Beim Lesen dieser Zeilen denkt man doch unwillkürlich: Ein interessantes Bekenntnis des Kardinals! Dieser gehörte offensichtlich während seiner römischen Zeit einer Loge an, denn was sollte ein „Mitglied eines ‚mafia-ähnlichen‘ Clubs von Kardinälen“ mit dem Namen „St. Gallen“ anderes umschreiben. Und diese Logenbrüder haben gezielt am Stuhl Josefs Ratzingers gesägt, um ihren Kandidaten, Jorge Maria Bergoglio an die Spitze zu heben. Spätestens jetzt, so meint man, müßte es mit der Verwunderung über die Ernennung Danneels zum Synodalen der Familienkonferenz durch eben diesen Bergoglio aus sein – aber nein, durchaus nicht – folgen wir also den Gedanken des Chefredakteurs weiter. Der meint dazu: „Nun bleibt es Danneels natürlich unbenommen auf spektakuläre Weise Werbung für seine Biografie zu machen, das tun andere auch. Und es ist auch klar, dass es innerhalb der Kirche schon immer Seilschaften gab, die bestimmte kirchenpolitische Richtungen in Hinterzimmern durchsetzen wollten.“

Ob es Eminenz tatsächlich als Mann der Kirche so unbenommen ist, einer „mafia-ähnlichen“ Vereinigung anzugehören, die „eine drastische Reform der Kirche zum Ziel gehabt“ hat, darf man wohl als Katholik durchaus begründetermaßen bezweifeln und ebenso, ob es wirklich „innerhalb der Kirche schon immer“ solcherlei „Seilschaften gab, die bestimmte kirchenpolitische Richtungen in Hinterzimmern durchsetzen wollten“. Ans Absurde grenzt jedoch die anschließende Behauptung: „Ob es allerdings klug ist, angesichts der gegenwärtigen innerkirchlich aufgeladenen Situation mit solcherlei Enthüllungen Verschwörungstheoretikern und Papstgegnern Munition zu liefern bleibt dahingestellt.“ Wenn das keine Wahrnehmungsstörung ist!
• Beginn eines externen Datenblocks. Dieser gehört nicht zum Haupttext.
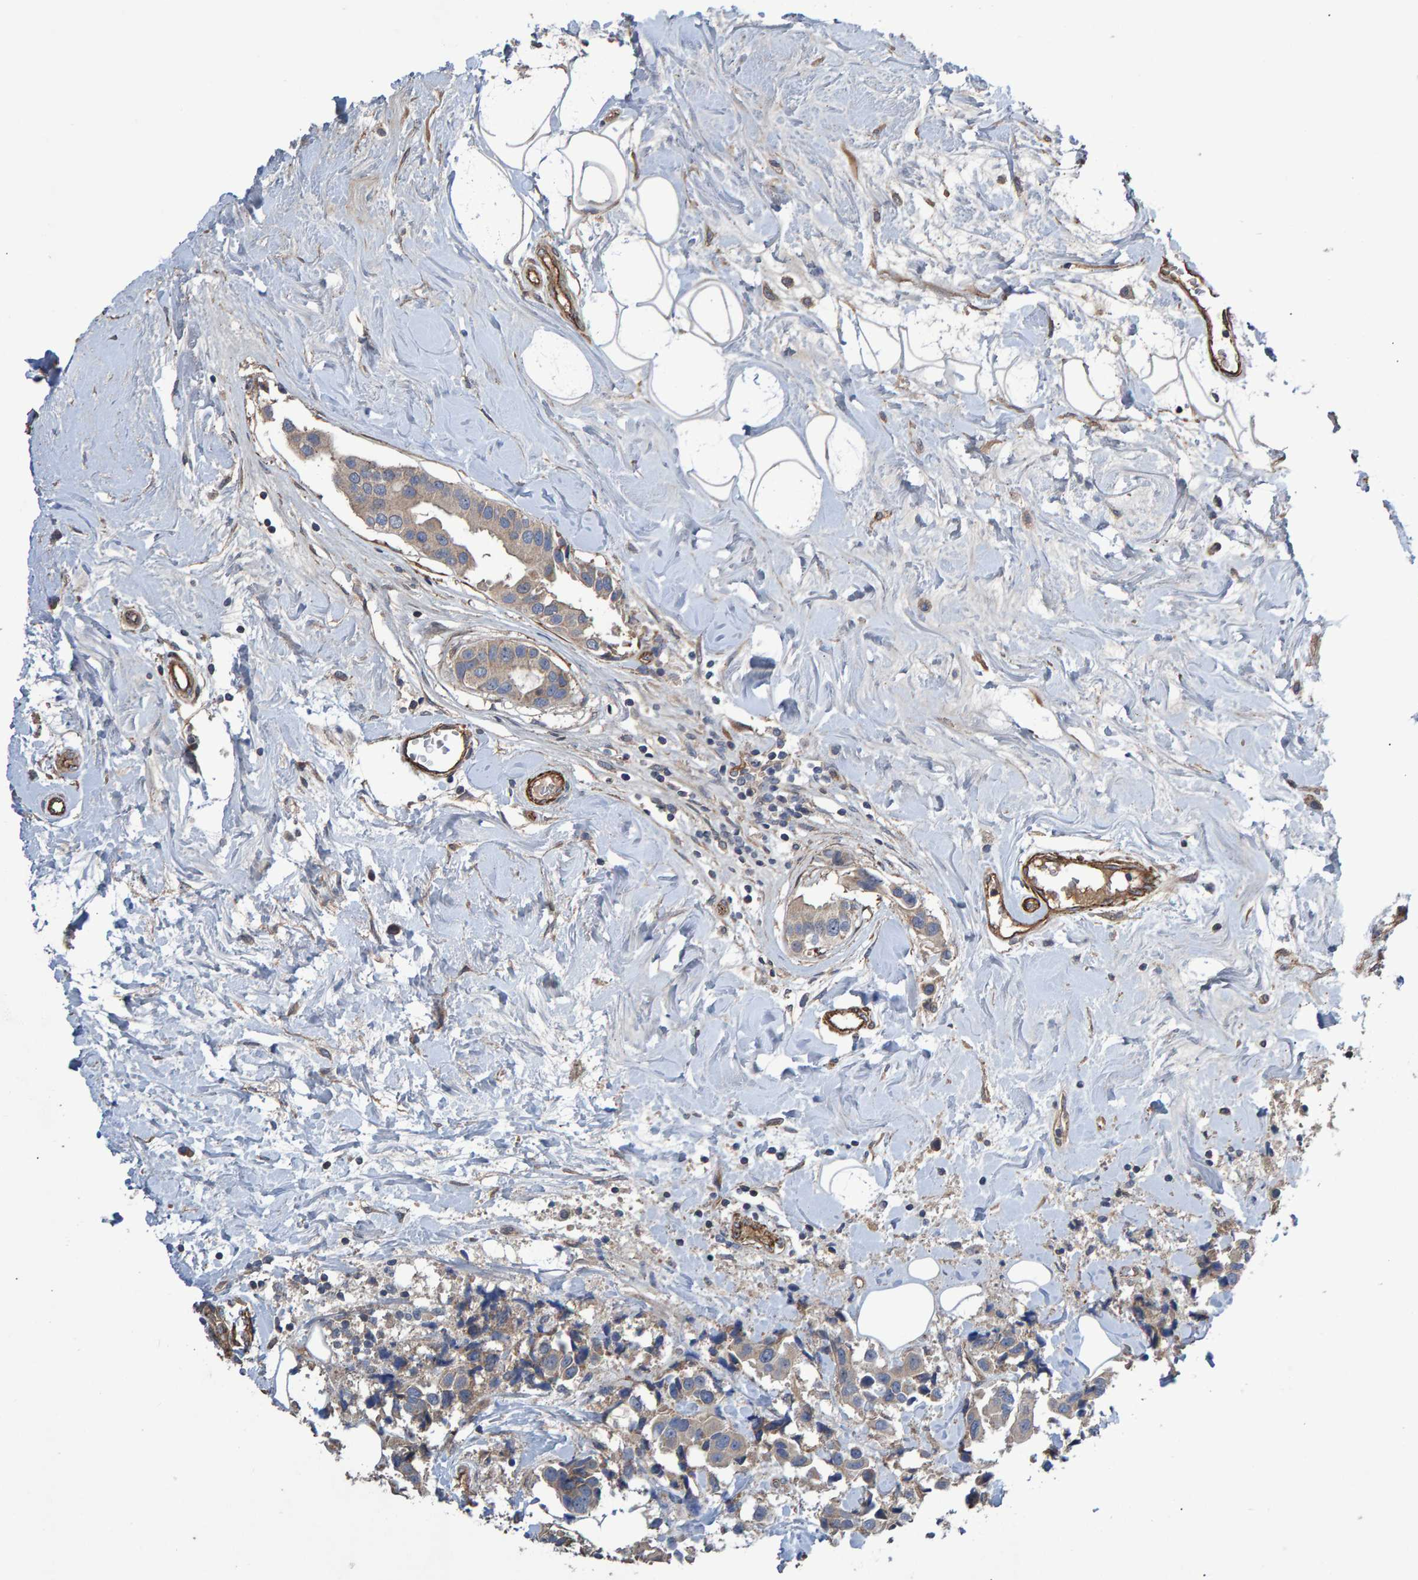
{"staining": {"intensity": "weak", "quantity": ">75%", "location": "cytoplasmic/membranous"}, "tissue": "breast cancer", "cell_type": "Tumor cells", "image_type": "cancer", "snomed": [{"axis": "morphology", "description": "Normal tissue, NOS"}, {"axis": "morphology", "description": "Duct carcinoma"}, {"axis": "topography", "description": "Breast"}], "caption": "Human invasive ductal carcinoma (breast) stained with a brown dye displays weak cytoplasmic/membranous positive expression in about >75% of tumor cells.", "gene": "SLIT2", "patient": {"sex": "female", "age": 39}}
Der Kardinal bekennt öffentlich seine Zugehörigkeit zu einem „mafia-ähnlichen“ Club von Kardinälen, wenn man das aber öffentlich feststellen und als Tatsache ansehen sollte, dann ist man ein Verschwörungstheoretiker. Ganz treffend hat Pfr. Hans Milch solch halbkonservative Scheinkatholiken als „Steigbügelhalter der Modernisten“ bezeichnet – heute müßte es nur Postmodernisten heißen. Ob der Aktivitäten dieser Steigbügelhalter braucht sich jedenfalls ein Danneels oder Bergoglio sicher keine Sorgen machen.